I read you reply on this post while searching for a solution to a Time Series Prediction problem that I am working on at the moment. I am currently working with a dataset that has Sales in $ for 192 Retail Stores.
At the moment, I am at the cross-roads and not able to decide how to determine the right set of values (P,D and Q) for the ARIMA tool to model the seasonality and non-seasonality in the data.
For my first run, I had set the Level of Seasonal Differencing to 0 and the and the Maximum order of AR and MA for Seasonality were set to 1 and 1. This resulted in predictions which were same across the forecast periods for the some of the Retail Stores. I did not feel comfortable with this output since the predictions for future forecast periods for few retail stores were exactly same.

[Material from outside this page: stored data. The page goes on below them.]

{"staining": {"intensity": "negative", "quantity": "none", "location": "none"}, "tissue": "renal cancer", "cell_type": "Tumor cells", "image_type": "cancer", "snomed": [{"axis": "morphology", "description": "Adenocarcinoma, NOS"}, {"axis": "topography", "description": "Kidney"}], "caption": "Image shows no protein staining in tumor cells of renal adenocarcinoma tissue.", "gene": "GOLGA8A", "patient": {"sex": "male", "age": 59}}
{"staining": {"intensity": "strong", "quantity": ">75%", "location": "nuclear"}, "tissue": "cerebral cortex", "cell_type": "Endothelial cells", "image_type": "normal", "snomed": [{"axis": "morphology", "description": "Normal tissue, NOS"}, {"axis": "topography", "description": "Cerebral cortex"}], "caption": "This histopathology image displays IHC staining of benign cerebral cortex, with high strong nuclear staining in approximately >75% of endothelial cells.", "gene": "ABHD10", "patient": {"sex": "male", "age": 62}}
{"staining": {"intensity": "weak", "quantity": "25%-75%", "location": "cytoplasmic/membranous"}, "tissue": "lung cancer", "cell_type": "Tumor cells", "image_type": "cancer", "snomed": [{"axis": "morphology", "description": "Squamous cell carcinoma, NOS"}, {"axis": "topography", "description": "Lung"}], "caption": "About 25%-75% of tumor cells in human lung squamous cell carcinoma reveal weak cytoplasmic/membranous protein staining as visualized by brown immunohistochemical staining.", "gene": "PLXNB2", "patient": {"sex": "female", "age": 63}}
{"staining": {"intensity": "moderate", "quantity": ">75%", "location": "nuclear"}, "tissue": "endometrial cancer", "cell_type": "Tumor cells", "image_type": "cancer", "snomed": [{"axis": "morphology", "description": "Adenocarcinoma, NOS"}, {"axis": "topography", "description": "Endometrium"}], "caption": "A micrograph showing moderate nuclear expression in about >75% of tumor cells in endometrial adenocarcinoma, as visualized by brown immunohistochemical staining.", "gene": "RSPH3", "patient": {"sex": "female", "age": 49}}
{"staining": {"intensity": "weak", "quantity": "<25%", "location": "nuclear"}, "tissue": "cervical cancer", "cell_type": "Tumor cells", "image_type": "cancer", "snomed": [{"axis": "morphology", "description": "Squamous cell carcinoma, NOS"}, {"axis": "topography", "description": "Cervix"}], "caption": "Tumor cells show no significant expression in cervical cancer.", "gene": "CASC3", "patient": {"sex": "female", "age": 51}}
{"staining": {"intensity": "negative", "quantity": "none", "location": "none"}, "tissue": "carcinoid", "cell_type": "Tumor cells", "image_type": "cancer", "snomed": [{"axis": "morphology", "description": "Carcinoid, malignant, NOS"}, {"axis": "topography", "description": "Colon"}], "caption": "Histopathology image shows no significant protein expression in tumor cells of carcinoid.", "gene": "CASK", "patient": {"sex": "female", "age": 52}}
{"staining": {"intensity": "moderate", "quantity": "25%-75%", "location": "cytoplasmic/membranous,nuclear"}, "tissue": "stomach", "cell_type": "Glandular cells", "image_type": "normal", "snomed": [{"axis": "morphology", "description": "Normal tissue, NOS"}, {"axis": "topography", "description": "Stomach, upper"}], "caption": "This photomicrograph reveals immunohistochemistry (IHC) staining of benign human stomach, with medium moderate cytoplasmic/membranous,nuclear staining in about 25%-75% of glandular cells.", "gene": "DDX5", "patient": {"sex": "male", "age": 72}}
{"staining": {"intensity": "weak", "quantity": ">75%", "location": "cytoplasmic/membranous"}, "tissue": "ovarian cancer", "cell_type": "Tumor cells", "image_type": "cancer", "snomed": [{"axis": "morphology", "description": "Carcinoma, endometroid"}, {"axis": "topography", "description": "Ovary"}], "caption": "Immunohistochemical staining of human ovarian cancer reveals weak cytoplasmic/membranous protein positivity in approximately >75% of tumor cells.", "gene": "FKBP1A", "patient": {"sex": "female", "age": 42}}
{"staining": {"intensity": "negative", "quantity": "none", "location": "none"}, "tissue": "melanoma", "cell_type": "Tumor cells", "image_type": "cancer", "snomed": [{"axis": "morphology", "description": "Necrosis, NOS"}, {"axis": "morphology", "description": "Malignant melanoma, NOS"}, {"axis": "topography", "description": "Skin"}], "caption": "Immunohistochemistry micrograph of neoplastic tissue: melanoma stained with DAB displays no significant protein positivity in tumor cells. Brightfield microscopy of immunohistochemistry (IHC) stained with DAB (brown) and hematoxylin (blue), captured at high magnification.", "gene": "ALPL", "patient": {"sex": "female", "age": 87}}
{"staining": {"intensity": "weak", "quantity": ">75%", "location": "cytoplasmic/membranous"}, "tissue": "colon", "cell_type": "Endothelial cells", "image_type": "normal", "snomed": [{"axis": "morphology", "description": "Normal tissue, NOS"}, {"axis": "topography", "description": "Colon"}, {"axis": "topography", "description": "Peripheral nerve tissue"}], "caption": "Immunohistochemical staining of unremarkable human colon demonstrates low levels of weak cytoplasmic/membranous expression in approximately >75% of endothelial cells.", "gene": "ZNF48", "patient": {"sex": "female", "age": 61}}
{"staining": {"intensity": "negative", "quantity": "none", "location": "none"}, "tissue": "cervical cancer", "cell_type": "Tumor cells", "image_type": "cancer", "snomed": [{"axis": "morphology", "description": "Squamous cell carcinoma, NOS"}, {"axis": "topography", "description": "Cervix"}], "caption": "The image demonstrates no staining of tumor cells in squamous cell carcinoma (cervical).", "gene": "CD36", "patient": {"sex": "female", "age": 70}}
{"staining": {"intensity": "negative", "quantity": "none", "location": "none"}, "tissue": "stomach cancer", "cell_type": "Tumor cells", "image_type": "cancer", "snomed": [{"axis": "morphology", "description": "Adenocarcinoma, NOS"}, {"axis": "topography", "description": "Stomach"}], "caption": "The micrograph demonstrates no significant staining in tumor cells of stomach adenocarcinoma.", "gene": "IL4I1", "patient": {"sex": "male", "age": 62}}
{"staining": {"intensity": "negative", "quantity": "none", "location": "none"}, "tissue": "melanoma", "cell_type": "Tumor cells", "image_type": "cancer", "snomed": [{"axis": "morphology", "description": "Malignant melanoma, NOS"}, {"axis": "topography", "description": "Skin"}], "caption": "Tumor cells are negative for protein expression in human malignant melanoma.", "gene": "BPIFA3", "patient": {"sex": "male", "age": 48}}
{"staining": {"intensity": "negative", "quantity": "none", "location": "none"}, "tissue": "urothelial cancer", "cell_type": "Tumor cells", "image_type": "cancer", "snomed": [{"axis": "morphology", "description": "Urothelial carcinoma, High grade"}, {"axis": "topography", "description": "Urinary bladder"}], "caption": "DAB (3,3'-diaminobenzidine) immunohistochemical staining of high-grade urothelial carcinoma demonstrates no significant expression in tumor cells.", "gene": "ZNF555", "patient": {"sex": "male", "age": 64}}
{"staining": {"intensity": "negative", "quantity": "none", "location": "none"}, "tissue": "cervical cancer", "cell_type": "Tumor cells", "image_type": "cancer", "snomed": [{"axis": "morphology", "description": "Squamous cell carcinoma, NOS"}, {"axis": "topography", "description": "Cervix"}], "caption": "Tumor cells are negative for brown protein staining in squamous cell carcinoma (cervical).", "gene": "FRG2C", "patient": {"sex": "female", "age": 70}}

Later I changed the Level of Seasonal Differencing to 1 and this resulted in Sales predictions that were varying in $ for forecast periods. The new outputs seemed better at a first glace since they atleast showed some variation with the forecast periods. However, this change increased the summation of the magnitude of the error for the entire set of retail stores. At an individual retail store level, errors in prediction went up for some of the stores while for others it came down.
With this background, I am requesting suggestions on how to determine the right set of Seasonal and Non-Seasonal components to make predictions for a heterogenous dataset that has time series Sales data for 192 retail stores.